1
Parteien identifizieren und Daten eintragen
Tragen Sie den vollständigen Namen, die Rechtsform und die Adresse des Unternehmens bzw. der Partnerschaft sowie alle Namen und Adressen der beteiligten Personen ein. Überprüfen Sie, ob die Partnerschaft als Einzelunternehmen, Kommanditgesellschaft oder andere Form registriert ist.

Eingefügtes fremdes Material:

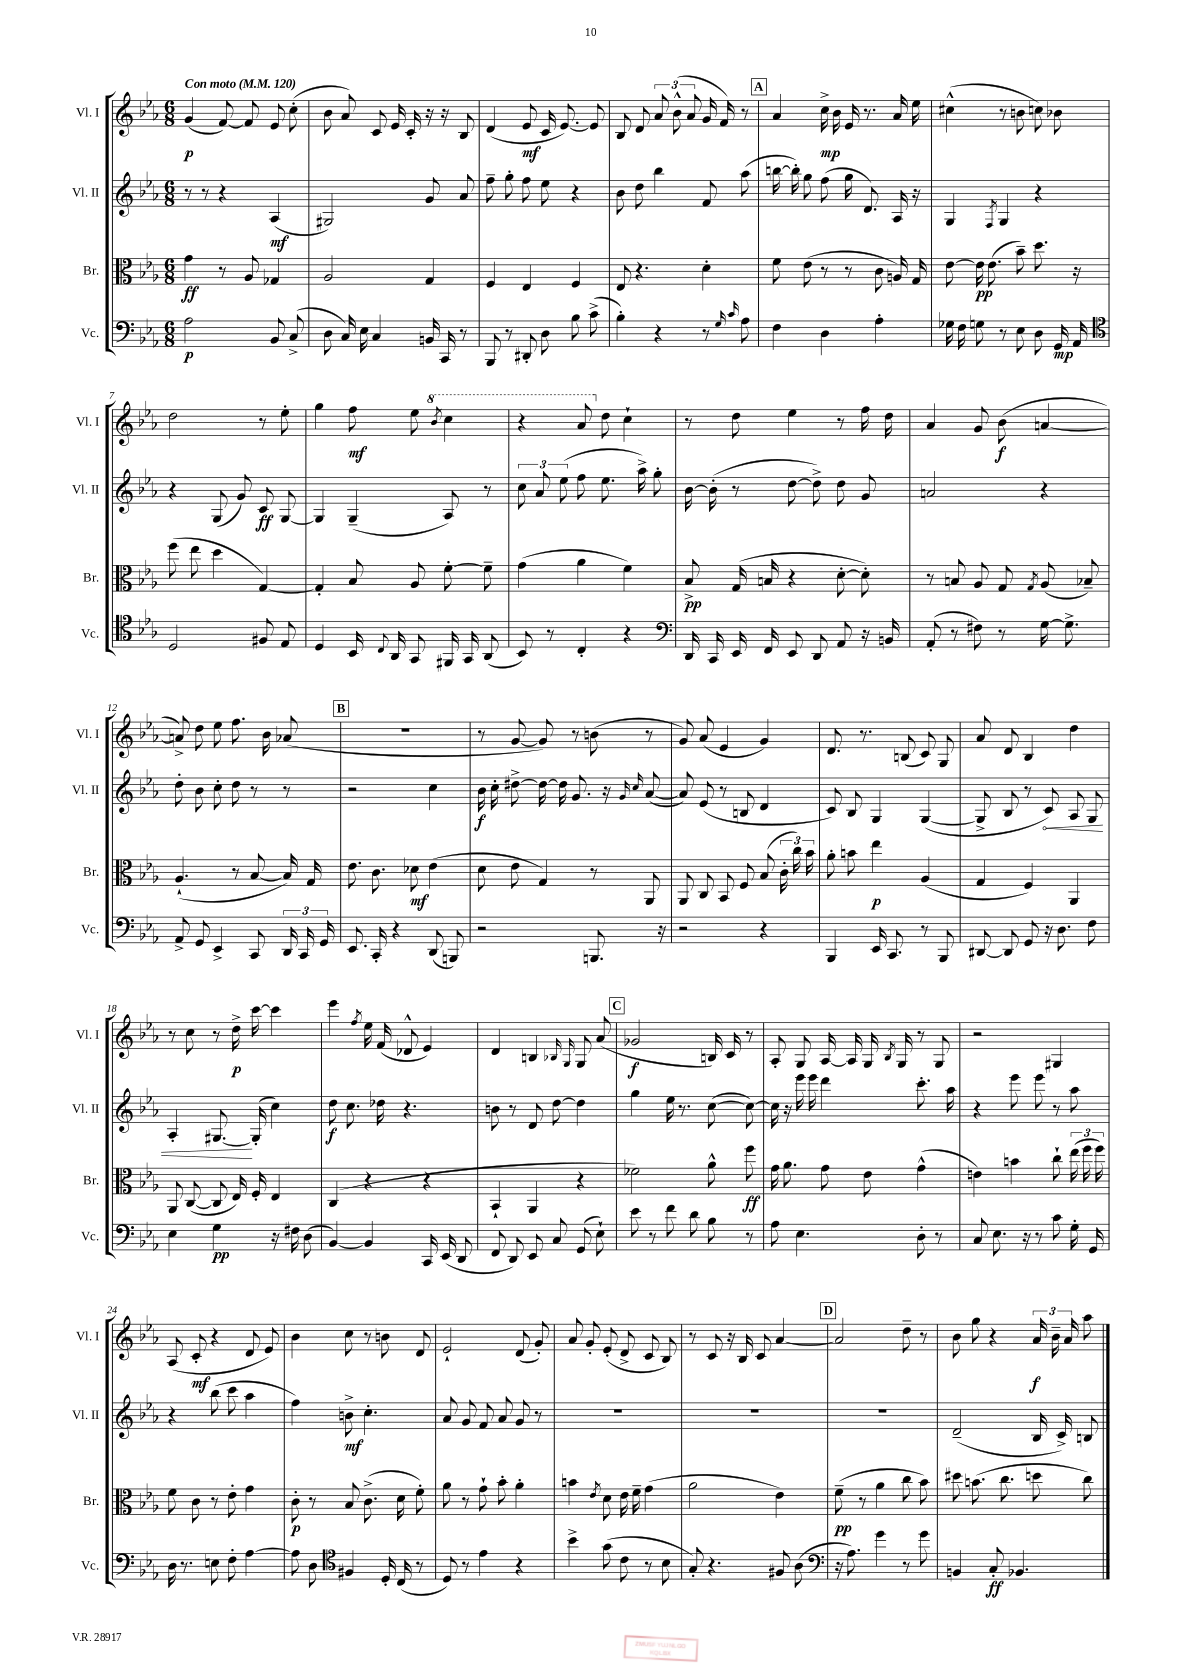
<<
\new StaffGroup <<
\new Staff = "s0" \with { instrumentName = "Vl. I" shortInstrumentName = "Vl. I" } {
    \clef treble \key ees \major \numericTimeSignature \time 6/8 \tempo "Con moto" 4 = 120
    \autoBeamOff g'4\p( f'8~) f'8 ees'8 c''8-.( |
    bes'8 aes'8) c'8 ees'16 c'16-. r16 r16 bes8 |
    d'4( ees'8\mf c'16 ees'8.~) ees'8 |
    bes8 d'8 \tuplet 3/2 { aes'8 bes'8-^( aes'8 } g'16 f'16) r8 |
    \mark \markup { \box "A" } aes'4 c''16->\mp bes'16 ees'16 r8. aes'16 ees''16 |
    cis''4-^( r8 b'8 c''8) bes'8 |
    d''2 r8 ees''8-. |
    g''4 f''8\mf ees''8 \ottava #1 \acciaccatura { bes''8 } c'''4 |
    r4 aes''8 \ottava #0 d''8 c''4-! |
    r8 d''8 ees''4 r8 f''16 d''16 |
    aes'4 g'8 bes'8\f( a'4~ |
    a'8->) d''8 ees''8 f''8. bes'16 aes'8( |
    \mark \markup { \box "B" } R2. |
    r8 g'8~ g'8) r8 b'8( r8 |
    g'8) aes'8( ees'4 g'4) |
    d'8. r8. b8( c'8) g8 |
    aes'8 d'8 bes4 d''4 |
    r8 c''8 r8 d''16->\p c'''16~ c'''4 |
    ees'''4 \acciaccatura { f''8 } ees''16 f'16( des'8-^ ees'4) |
    d'4 b4 \grace { bes16 g16 } g8 aes'8( |
    \mark \markup { \box "C" } ges'2\f b16) c'16 r8 |
    aes8-. g8 aes16~ aes16 g16 \acciaccatura { bes8 } g16 r8 g8 |
    r2 gis4 |
    aes8( c'8-.\mf r4 d'8 ees'8) |
    bes'4 c''8 r8 b'8 d'8 |
    ees'2-! d'8( g'8-.) |
    aes'8 g'8-. ees'8-.( d'8-> c'8 bes8) |
    r8 c'8 r16 bes16 c'8 aes'4~ |
    \mark \markup { \box "D" } aes'2 d''8-- r8 |
    bes'8 g''8 r4 \tuplet 3/2 { aes'16\f bes'16-- aes'16 } aes''8 \bar "|." |
}
\new Staff = "s1" \with { instrumentName = "Vl. II" shortInstrumentName = "Vl. II" } {
    \clef treble \key ees \major \numericTimeSignature \time 6/8
    \autoBeamOff r8 r8 r4 aes4\mf( |
    gis2) g'8 aes'8 |
    f''8-- g''8-. f''8 ees''8 r4 |
    bes'8 d''8 bes''4 f'8 aes''8( |
    \mark \markup { \box "A" } b''16~ b''16-.) g''8 f''8( g''16 d'8.) aes16 r16 |
    g4 \acciaccatura { f8 } g4 r4 |
    r4 g8( g'8) c'8\ff g8~ |
    g4 g4--( aes8) r8 |
    \tuplet 3/2 { c''8 aes'8 ees''8( } f''8 ees''8. aes''16->) g''8-. |
    bes'16~ bes'16-.( r8 d''8~ d''8->) d''8 g'8 |
    a'2 r4 |
    d''8-. bes'8 c''8-. d''8 r8 r8 |
    \mark \markup { \box "B" } r2 c''4 |
    bes'16\f c''16-. dis''8~-> dis''16~ dis''16 g'8. r16 \grace { g'16 c''16 } aes'8~( |
    aes'8) ees'8( r8 b8 d'4 |
    c'8) bes8 g4 g4~( |
    g8-> bes8 r8 \once \override Hairpin.circled-tip = ##t c'8\<) aes8 g8 |
    aes4-. gis8.~\! gis16-.( c''4) |
    d''8\f c''8. des''16 r4. |
    b'8 r8 d'8 d''8~ d''4 |
    \mark \markup { \box "C" } g''4 ees''16 r8. c''8~( c''8~) |
    c''16 r16 ees'''16 ees'''16 d'''4 c'''8.-. aes''16 |
    r4 ees'''8 ees'''8 r8 aes''8 |
    r4 bes''8( c'''8 aes''4 |
    f''4) b'8->\mf c''4.-. |
    aes'8 g'8 f'8 aes'8 g'8 r8 |
    R2. |
    R2. |
    \mark \markup { \box "D" } R2. |
    d'2--( bes16 c'16->) b8 \bar "|." |
}
\new Staff = "s2" \with { instrumentName = "Br." shortInstrumentName = "Br." } {
    \clef alto \key ees \major \numericTimeSignature \time 6/8
    \autoBeamOff g'4\ff r8 aes8 ges4 |
    aes2 g4 |
    f4 ees4 f4 |
    ees8 r4. d'4-. |
    \mark \markup { \box "A" } f'8 ees'8( r8 r8 c'8 a16) g16 |
    ees'8~ ees'16\pp ees'8.( bes'8--) d''8. r16 |
    f''8( ees''8 d''4 g4~) |
    g4-. bes8 aes8 f'8~-. f'8-- |
    g'4( aes'4 f'4) |
    bes8->\pp g16( b16 r4 d'8~-. d'8-.) |
    r8 b8 aes8 g8 \acciaccatura { g8 } aes8( bes8--) |
    aes4.-!( r8 bes8~ bes16) g16 |
    \mark \markup { \box "B" } ees'8. c'8. des'8\mf ees'4( |
    d'8 ees'8 g4) r8 aes,8 |
    aes,8 c8 bes,8 f8 bes8( \tuplet 3/2 { c'16-. c''16) bes'16 } |
    aes'8-. b'8 ees''4\p aes4( |
    g4 f4) aes,4 |
    aes,8 c8~( c8 ees16) f16-. ees4 |
    c4( r4 r4 |
    bes,4-! aes,4 r4 |
    \mark \markup { \box "C" } fes'2) aes'8-^ f''8\ff |
    g'16 aes'8. g'8 ees'8 g'4-^( |
    e'4) b'4 c''8-! \tuplet 3/2 { ees''16( f''16 f''16) } |
    f'8 c'8 r8 ees'8-. g'4 |
    c'8-.\p r8 bes8 c'8.->( d'16 f'8-.) |
    aes'8 r8 g'8-! bes'8-. aes'4-. |
    b'4 \acciaccatura { ees'8 } d'8 ees'16 f'16-- g'4( |
    aes'2 ees'4) |
    \mark \markup { \box "D" } f'8--\pp( r8 aes'4 c''8 bes'8) |
    dis''8 b'8.( c''8. d''8 c''8) \bar "|." |
}
\new Staff = "s3" \with { instrumentName = "Vc." shortInstrumentName = "Vc." } {
    \clef bass \key ees \major \numericTimeSignature \time 6/8
    \autoBeamOff aes2\p bes,8 c8->( |
    d8 c16) ees16 c4 b,16 c,16 r8 |
    bes,,8 r8 dis,8-. d8 bes8 c'8->( |
    bes4-.) r4 r8 \grace { g16 c'16 } aes8 |
    \mark \markup { \box "A" } f4 d4 aes4-. |
    ges16 f16 g8 r8 ees8 d8 g,16\mp aes,16 |
    \clef tenor d2 fis8 ees8 |
    d4 bes,16 \appoggiatura { c8 } aes,16 g,8 fis,16 g,16 aes,8( |
    bes,8) r8 c4-. r4 |
    \clef bass d,16 c,16 ees,16 f,16 ees,8 d,8 aes,8 r16 b,16 |
    aes,8-.( r8 fis8) r8 g16~ g8.-> |
    aes,8-> g,8 ees,4-> c,8 \tuplet 3/2 { d,16 c,16 g,16 } |
    \mark \markup { \box "B" } ees,8. c,16-. r4 d,8( b,,8) |
    r2 b,,8. r16 |
    r2 r4 |
    bes,,4 ees,16 c,8. r8 bes,,8 |
    dis,8~ dis,8 g,8 r16 d8. f8 |
    ees4 g4\pp r16 fis16 d8( |
    bes,4~) bes,4 c,16 ees,16( d,8 |
    f,8 d,8) ees,8 c8 g,8( ees8-!) |
    \mark \markup { \box "C" } ees'8 r8 f'8 d'8 bes8 r8 |
    aes8 ees4. d8-. r8 |
    c8 ees8. r16 r8 c'8 g16-. g,16 |
    d16 r8. e8 f8-. aes4~ |
    aes8 d8 \clef tenor fis4 d16-. c16( r8 |
    d8) r8 ees'4 r4 |
    bes'4-> g'8( c'8 r8 bes8 |
    g8-.) r4. fis8 aes8( |
    \mark \markup { \box "D" } \clef bass r16 aes8.) g'4 r8 g'8 |
    b,4 c8-.\ff bes,4. \bar "|." |
}
>>
>>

💡 Nutzen Sie die Daten aus dem Handelsregister oder der aktuellen Geschäftslizenz für Genauigkeit.
2
Partnerschaftsvertrag und Hintergrund dokumentieren
Geben Sie den Namen der Partnerschaft, ihr Gründungsdatum, den Ort und die Geschäftstätigkeit an. Beziehen Sie sich auf die ursprüngliche Partnerschaftsvereinbarung und erläutern Sie, warum die Auflösung stattfindet.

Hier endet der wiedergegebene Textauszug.